===== PAGE EXCERPT
Mastering Marxian Economics
Members of the Socialist Party wishing to be able to speak officially for the Party in a formal debate against a representative of another political group have had to pass a speakers’ test. This has included such questions as “do peasants create surplus value?” and “what is the difference between value, exchange value and use value?”
Rival political groups may have mocked us for this but at the same time they were aware that Party speakers knew their Marxian economics. Many learned the hard way that, when debating with the Socialist Party, it was better not to claim to be a Marxist and talk about capital as a thing, or of workers selling their labour, or of commodities existing in socialism.
Admittedly, there is a certain irony in us priding ourselves on understanding the economics of capitalism when we want to see an end to economics – the study of the relationships that arise when goods are produced for sale – since we want to see production directly for use replace production for the market. But we have always taken the view that it is important to understand the way capitalism works since this explains how it can never be reformed to work in the interest of the working class. Economic theory underlies our case against reformism.
==========
===== LISTED RECORDS
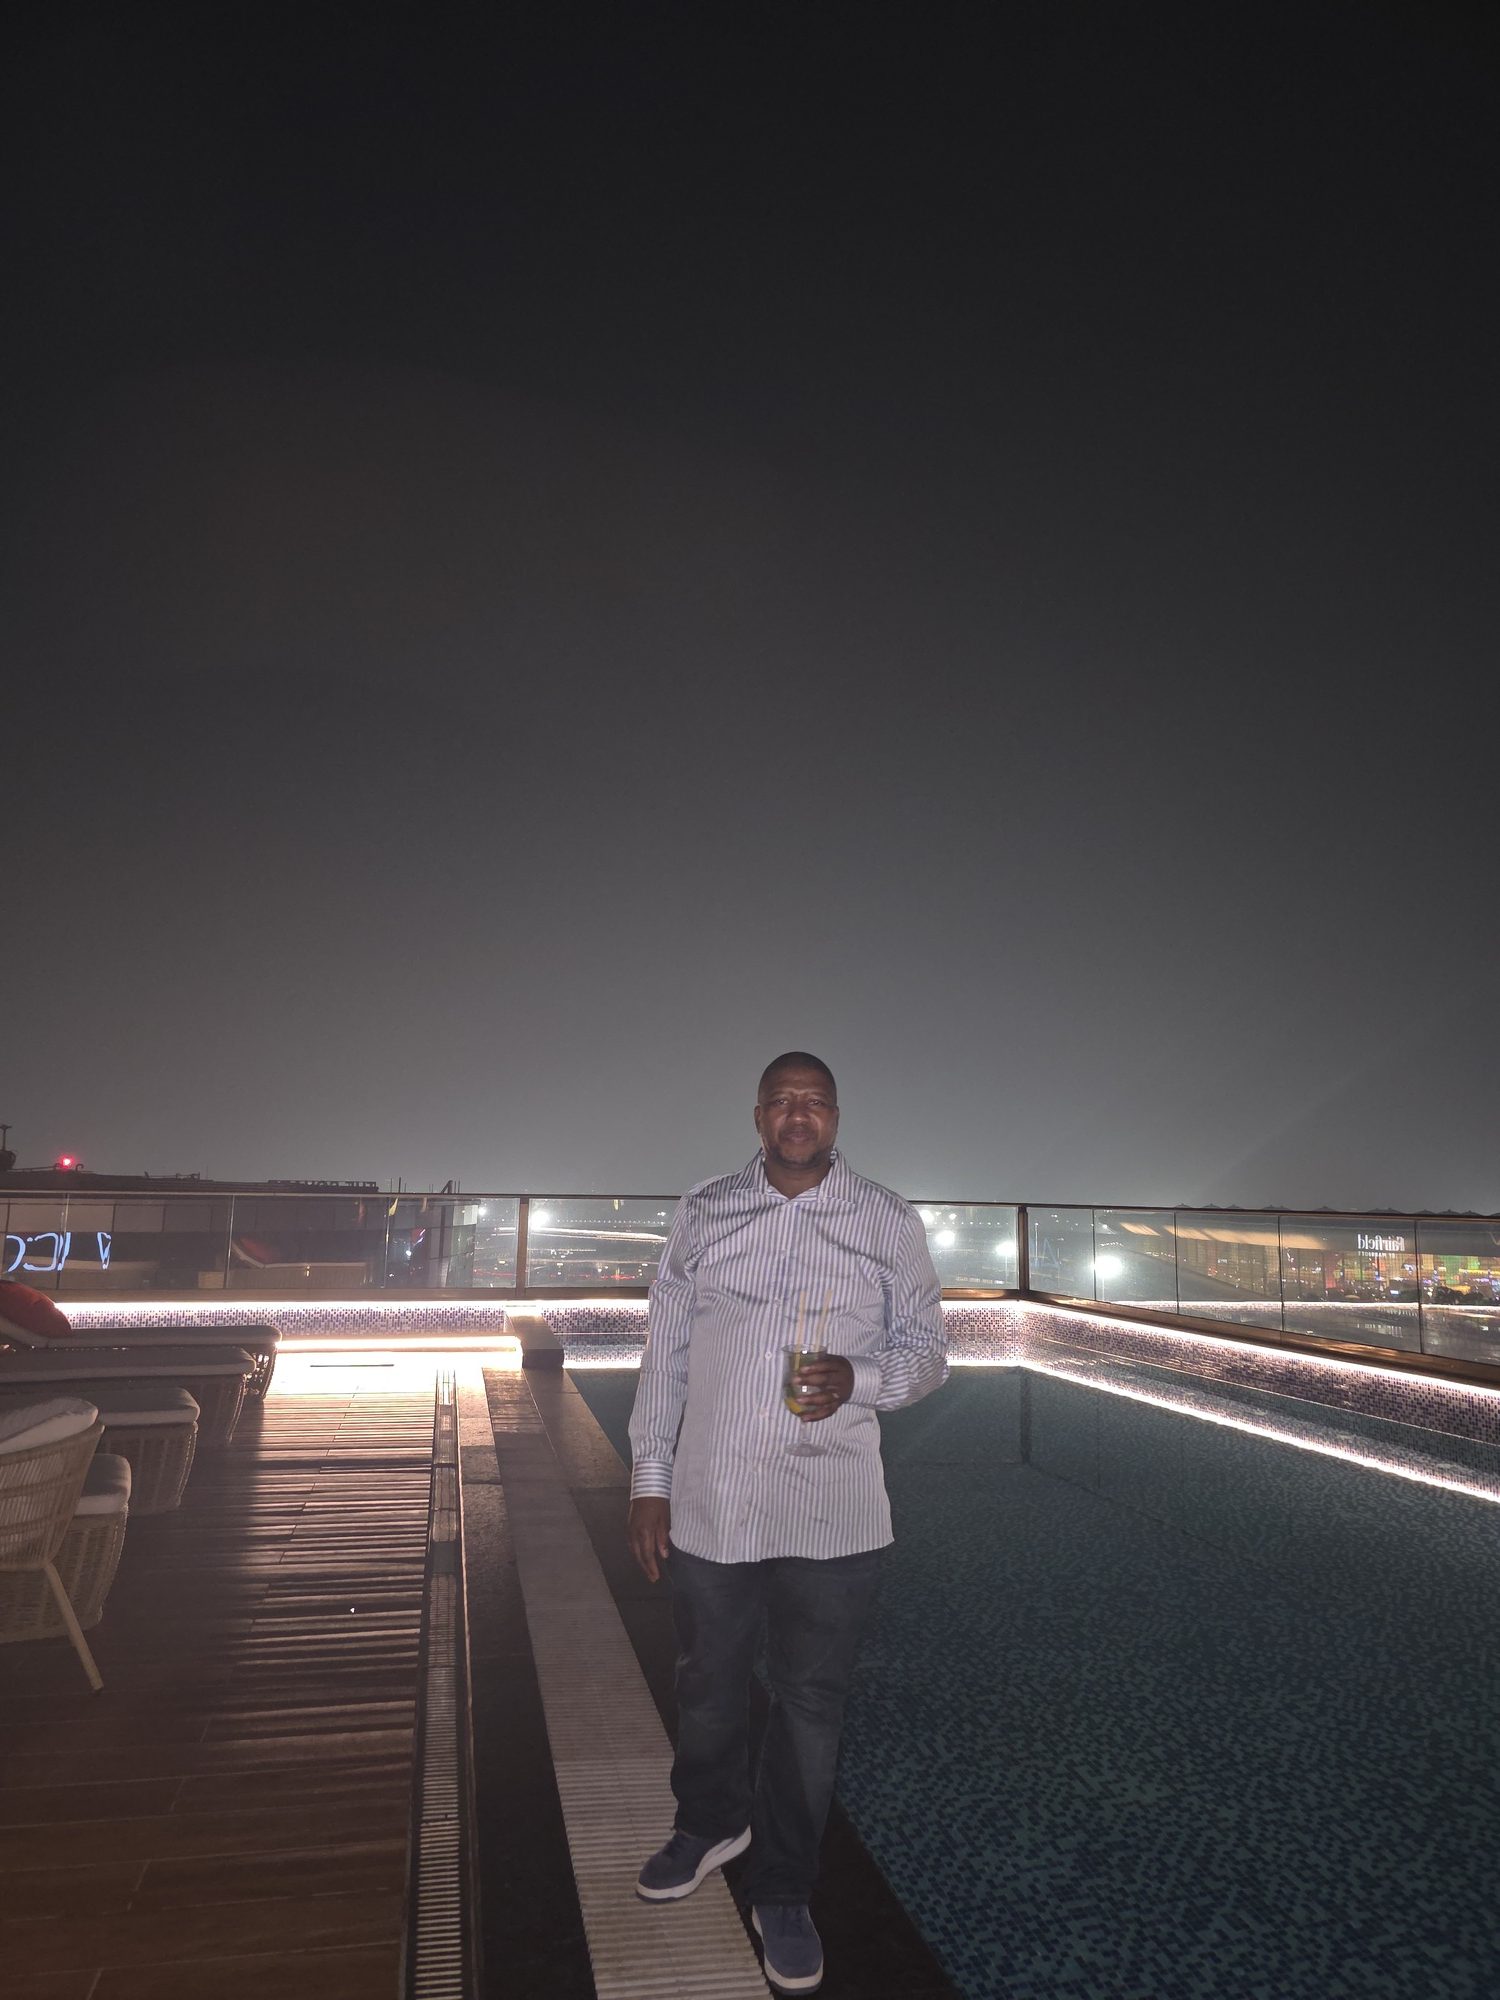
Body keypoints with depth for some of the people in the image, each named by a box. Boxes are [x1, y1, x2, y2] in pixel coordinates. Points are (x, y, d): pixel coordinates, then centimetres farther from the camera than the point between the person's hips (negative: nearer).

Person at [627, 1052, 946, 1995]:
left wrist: (856, 1378, -18)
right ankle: (710, 1825, 48)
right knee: (709, 1685, 20)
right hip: (707, 1503, 2)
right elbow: (666, 1354, 4)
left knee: (812, 1702, 9)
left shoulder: (889, 1223, -1)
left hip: (830, 1514, -1)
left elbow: (926, 1350, 3)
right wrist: (649, 1483, 2)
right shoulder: (704, 1213, 2)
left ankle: (783, 1890, 32)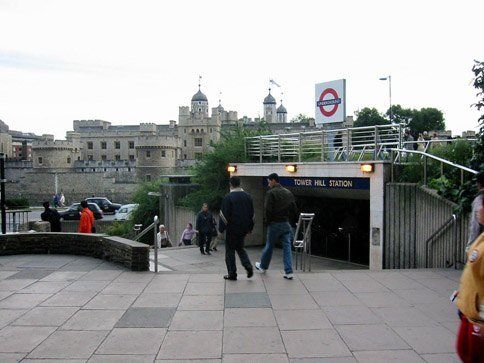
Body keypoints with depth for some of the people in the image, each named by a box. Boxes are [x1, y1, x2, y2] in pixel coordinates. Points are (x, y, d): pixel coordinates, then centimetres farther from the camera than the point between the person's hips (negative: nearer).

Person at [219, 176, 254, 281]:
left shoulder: (228, 197, -12)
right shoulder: (247, 196, 5)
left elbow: (224, 215, -12)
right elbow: (252, 214, 11)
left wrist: (221, 229, -5)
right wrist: (250, 228, 18)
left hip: (232, 229, -5)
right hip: (244, 229, 5)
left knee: (230, 250, 6)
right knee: (240, 247, 21)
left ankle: (232, 274, 8)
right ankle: (248, 266, 1)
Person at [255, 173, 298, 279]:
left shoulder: (271, 193, -10)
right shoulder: (288, 193, 10)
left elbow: (268, 209, -16)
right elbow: (294, 209, 10)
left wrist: (267, 221, -5)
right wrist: (292, 221, 14)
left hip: (275, 224, -5)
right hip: (287, 224, 5)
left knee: (269, 246, 11)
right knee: (287, 247, 4)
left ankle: (263, 266, 30)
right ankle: (288, 272, 0)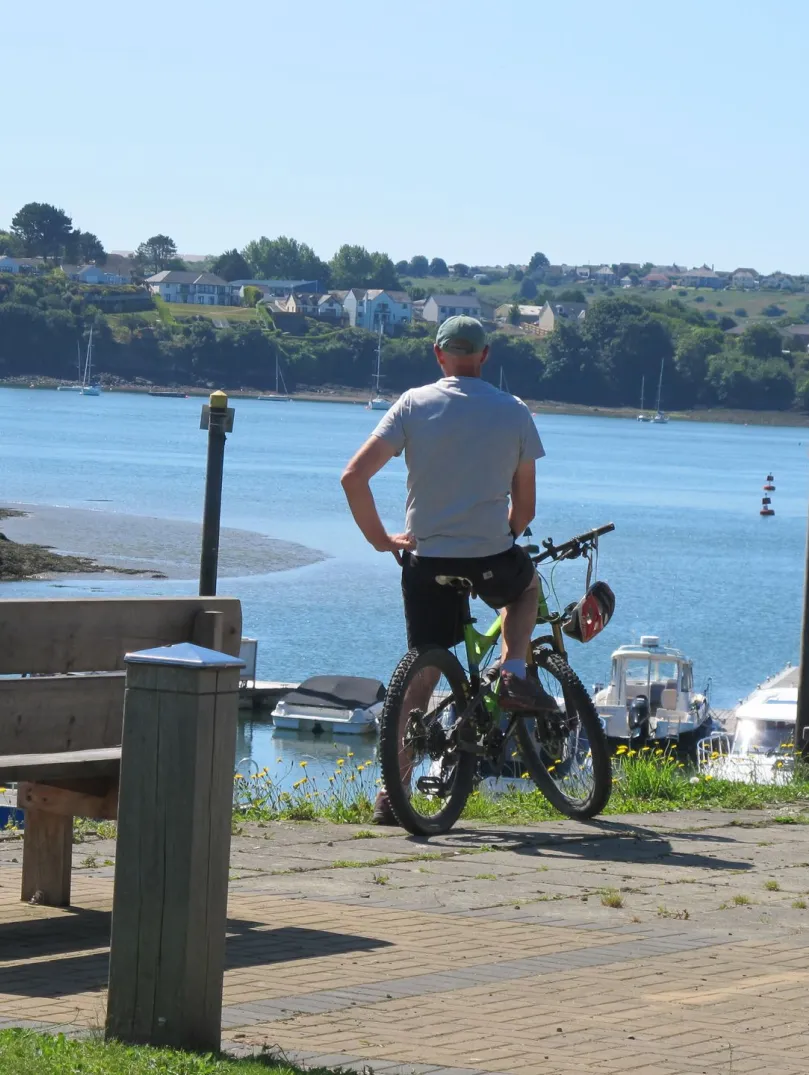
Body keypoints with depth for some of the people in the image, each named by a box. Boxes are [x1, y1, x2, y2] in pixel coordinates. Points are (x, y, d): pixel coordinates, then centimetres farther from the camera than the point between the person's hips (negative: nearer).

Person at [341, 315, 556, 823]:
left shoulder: (414, 404, -1)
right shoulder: (514, 411, -1)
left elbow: (354, 477, -9)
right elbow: (525, 506, 4)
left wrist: (380, 538, 3)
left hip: (426, 560, 1)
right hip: (491, 560, -1)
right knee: (527, 582, 35)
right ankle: (515, 676, 13)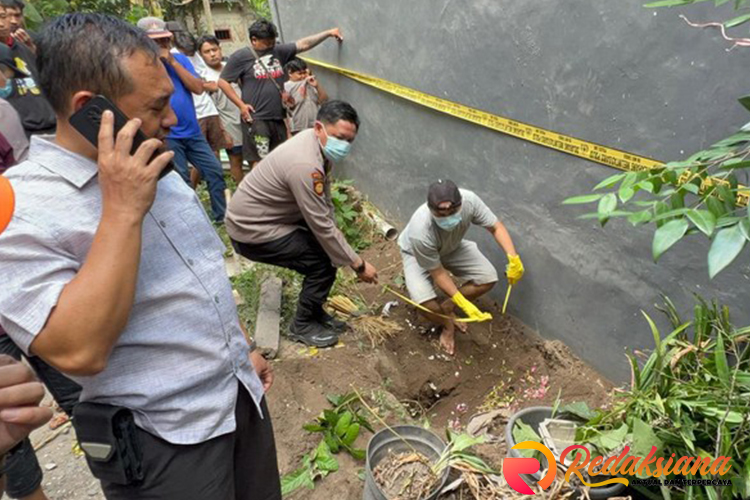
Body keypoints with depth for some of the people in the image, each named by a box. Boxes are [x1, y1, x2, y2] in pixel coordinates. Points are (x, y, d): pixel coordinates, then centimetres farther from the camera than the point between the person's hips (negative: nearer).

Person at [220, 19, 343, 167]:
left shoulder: (278, 51, 11)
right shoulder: (241, 57, -2)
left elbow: (303, 44, 9)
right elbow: (223, 82, 1)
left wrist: (328, 33, 2)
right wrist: (241, 105, -7)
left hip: (278, 119, 6)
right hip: (255, 120, -5)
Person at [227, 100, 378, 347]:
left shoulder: (319, 142, -3)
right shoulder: (305, 165, -32)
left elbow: (324, 201, 4)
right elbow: (322, 227, -28)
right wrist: (358, 264, -20)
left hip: (269, 215, 9)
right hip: (252, 230, -9)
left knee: (330, 245, 9)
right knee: (324, 263, -13)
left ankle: (314, 310, 24)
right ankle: (303, 325, 9)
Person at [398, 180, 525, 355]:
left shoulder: (469, 200, -34)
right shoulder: (420, 232, -43)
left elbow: (495, 226, -17)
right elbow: (438, 273, -29)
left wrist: (513, 257, -30)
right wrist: (464, 304, -29)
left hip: (452, 247, 5)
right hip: (416, 254, -4)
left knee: (488, 278, -10)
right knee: (424, 302, -28)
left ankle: (446, 308, 12)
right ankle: (447, 324, 9)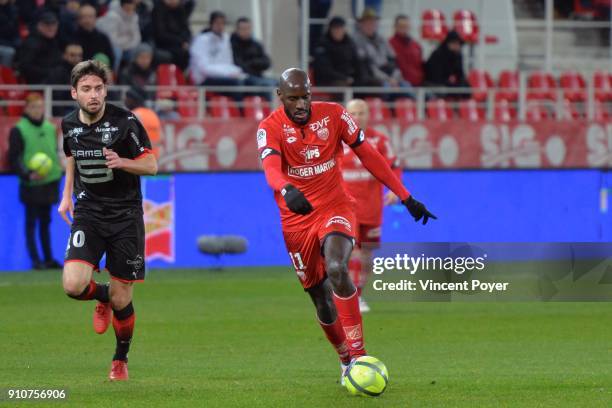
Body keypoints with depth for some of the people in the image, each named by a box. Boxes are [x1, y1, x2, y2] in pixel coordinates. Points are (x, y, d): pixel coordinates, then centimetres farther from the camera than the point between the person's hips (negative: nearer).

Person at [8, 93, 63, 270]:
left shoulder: (50, 128, 9)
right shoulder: (18, 131, -8)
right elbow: (13, 160, -10)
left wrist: (57, 172, 14)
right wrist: (28, 175, -22)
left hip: (49, 183, 6)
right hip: (31, 185, -6)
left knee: (45, 222, 12)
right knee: (31, 222, -1)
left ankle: (48, 258, 17)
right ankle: (35, 259, 2)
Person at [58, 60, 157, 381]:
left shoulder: (124, 122, -12)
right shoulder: (69, 124, 1)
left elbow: (151, 165, -6)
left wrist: (121, 162, -24)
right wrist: (67, 196, 16)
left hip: (125, 215, -3)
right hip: (88, 213, 3)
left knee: (121, 299, 1)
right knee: (73, 285, -19)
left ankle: (121, 360, 26)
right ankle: (102, 297, 18)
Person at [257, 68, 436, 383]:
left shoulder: (333, 115, -4)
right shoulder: (270, 127, -10)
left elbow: (368, 155, 3)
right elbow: (271, 167, -30)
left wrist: (406, 197, 3)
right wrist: (287, 191, -53)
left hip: (335, 209, -1)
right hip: (295, 219, 1)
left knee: (336, 268, -30)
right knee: (321, 300, 8)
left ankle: (358, 355, -30)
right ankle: (347, 362, 31)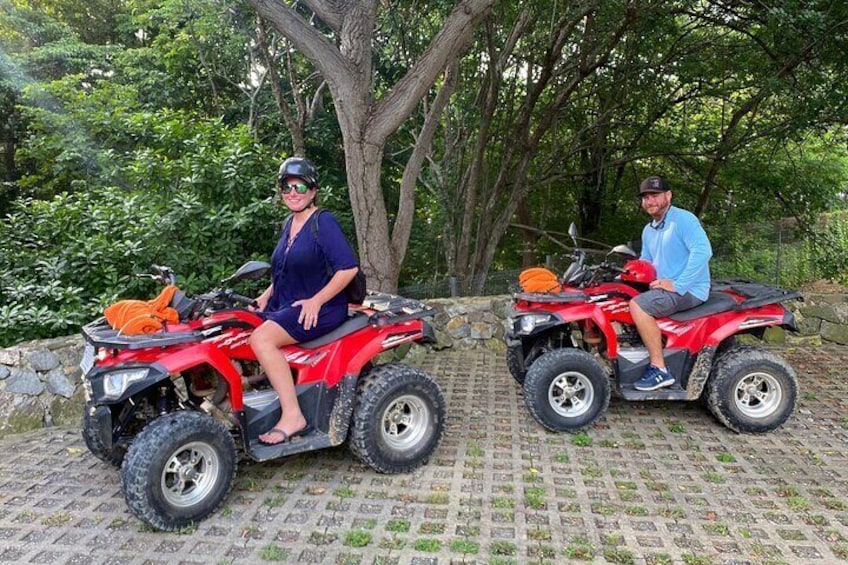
==========
> EXERCISE 1
Quote the Marxian economics text word for word, everything from "Mastering Marxian Economics" down to "existing in socialism.".
> EXERCISE 2
In the Marxian economics text, what do Socialist Party members have to pass before they can speak officially for the Party in a formal debate?
> EXERCISE 3
Continue the Marxian economics text, picking up after its last sentence.

> FINAL ANSWER 1
Mastering Marxian Economics
Members of the Socialist Party wishing to be able to speak officially for the Party in a formal debate against a representative of another political group have had to pass a speakers’ test. This has included such questions as “do peasants create surplus value?” and “what is the difference between value, exchange value and use value?”
Rival political groups may have mocked us for this but at the same time they were aware that Party speakers knew their Marxian economics. Many learned the hard way that, when debating with the Socialist Party, it was better not to claim to be a Marxist and talk about capital as a thing, or of workers selling their labour, or of commodities existing in socialism.

> FINAL ANSWER 2
A speakers' test.

> FINAL ANSWER 3
The labour theory of value
The labour theory of value is, rightly, regarded as the cornerstone of Marxian economics. Its importance to socialists is that it explains how the working class is economically exploited under capitalism. In its Marxian form, it says that the value of a commodity is determined by the amount of labour time that has to be spent on producing it from start to finish under average conditions of production (what Marx called “socially necessary” labour). The classical economist David Ricardo (1772-1823) explained that it is not just the labour expended at the last stage of a commodity’s production – during which it is transformed into the finished product – that is relevant:
“In estimating the exchange value of stockings, for example, we shall find that their value, comparatively with other things, depends on the total quantity of labour necessary to manufacture them, and bring them to market. First, there is the labour necessary to cultivate the land on which the raw cotton is grown; secondly, the labour of conveying the cotton to the country where the stockings are to be manufactured, which includes a portion of the labour bestowed in building the ship in which it is conveyed, and which is charged in the freight of the goods; thirdly, the labour of the spinner and weaver; fourthly, a portion of the labour of the engineer, smith, and carpenter, who erected the buildings and machinery, by the help of which they are made; fifthly, the labour of the retail dealer, and of many others, whom it is unnecessary further to particularize. The aggregate sum of these kinds of labour, determines the quantity of other things for which these stockings will exchange” (Principles of Political Economy and Taxation , Chapter I, Section III).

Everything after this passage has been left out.